Washington, D.C. — Sensitive, confidential business information belonging to refining companies became the subject of fresh controversy this week when a lawyer representing small petroleum refineries wrote to EPA Administrator Andrew Wheeler Tuesday, admonishing him to refrain from sharing the data with the U.S. Department of Agriculture, which according to letter’s author, was trying to obtain it. But USDA denied that it was looking for any confidential data.
The lawyer, LeAnn Johnson Koch, a partner in law firm Perkins Coie’s Washington office, wrote on behalf of “numerous small refineries” in her July 9 letter to Wheeler, “The information is extremely sensitive from a competitive standpoint, illustrating both the financial and commercial vulnerability experienced by the small refinery petitioning for relief,” noting that as a result, small refineries have “gone to great lengths” to safeguard their CBI.
“Disclosure of this information to parties outside of EPA and DOE would not only be improper as a matter of law but would also allow opponents of small refinery exemptions to skew and misuse the confidential information to the detriment of petitioning small refineries and allow competitors to target vulnerable small refineries,” she wrote. “The USDA seeks the small refineries’ CBI in order to assert influence over EPA’s final decisions and thereby reduce the number of small refinery petitions granted by EPA.”
Johnson cited a June 28 letter to President Donald Trump, signed by thirteen senators from oil-producing states, saying that the lawmakers “accurately argue that, under the Clean Air Act (CAA), the Secretary of Agriculture has no legal authority or role over the decision-making process for small refinery hardship relief.”
Michael McAdams, president of the Advanced Biofuels Association, offered a contrary view. His group took EPA to court over the identities of the exempted small refiners. The case is still pending but court records indicate, and McAdams confirmed, that the petitions, under seal, would be made available for viewing by the litigants under strict secrecy terms.
In reaction to Johnson’s letter, he said that for her “to make a claim that the Secretary of Agriculture, whose responsibility is to make sure the stakeholders he represents aren’t waylaid intentionally or unintentionally by some other federal agency is outrageous. It is absolutely off the charts to say that Perdue doesn’t have a need to see this confidential information when President Trump asked the two agencies, USDA and EPA, to review the SRE application and approval process to make sure the law is followed. It’s off the charts to think that these people can hide behind the curtain and get the SREs for the larger refiners using these semantics gimmicks. It’s bogus from top to bottom.”

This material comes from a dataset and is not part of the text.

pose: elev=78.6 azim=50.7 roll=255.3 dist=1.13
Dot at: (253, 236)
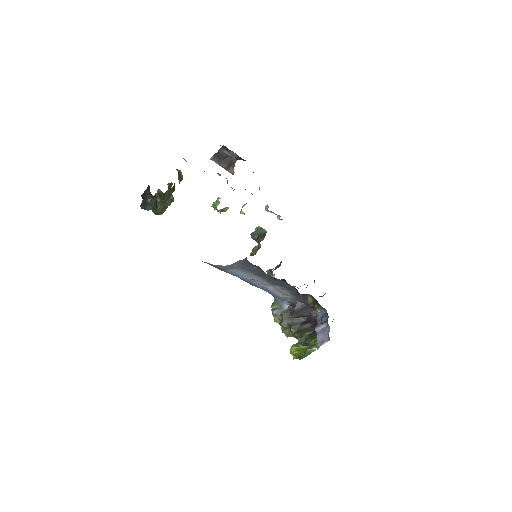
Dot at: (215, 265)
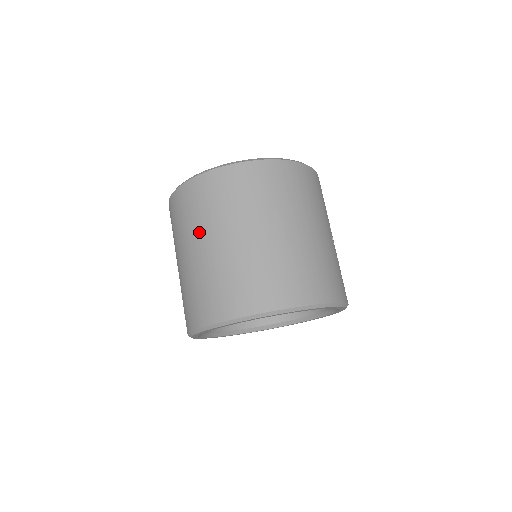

McAdams said the small refiners’ camp “has created a cottage industry of trying to give the small refiners an out to complying with a program that they’ve had 8 years to comply with. They’ve managed to mess around with the definition of ‘small refiner’ vs. ‘small refinery’ in order to apply the small refinery hardship exemption to large refiners that have ‘small’ refineries within a large economically successful company.”
For its part, USDA denied Johnson’s statement. An agency spokesperson said on Tuesday via email, “USDA is not requesting confidential business information. It is Secretary Perdue’s job to stick up for and be a voice for America’s farmers, ranchers, and producers, which is why he continues to engage with his colleagues in the [Trump] administration on RFS issues in order to meet the President’s expectations of supporting our nation’s farmers.”
EPA spokesman Michael Abboud, when asked on Tuesday about the letter, wrote in an email, “EPA continues to implement the Renewable Fuel Standard program in accordance with the Clean Air Act, taking into consideration additional direction from Congress, recommendations from Department of Energy, and relevant court decisions. Many aspects of the decisions for exempting individual refineries are based on confidential business information. Publicly available information can be found at our website.” His email did not make any reference to the USDA.
Johnson cited unspecified “recent media reports” that indicated the Secretary of Agriculture “is attempting to gain access” to the confidential information. She did not reply to an email asking for specifics.
Paul Winters, director of public affairs and federal communications for the National Biodiesel Board, said Tuesday, “The small refiners can try to keep their backroom deals a secret. It’s already public that EPA granted exemptions to refiners that were not eligible. And EPA and DOE will have to answer to congressional oversight sooner or later.”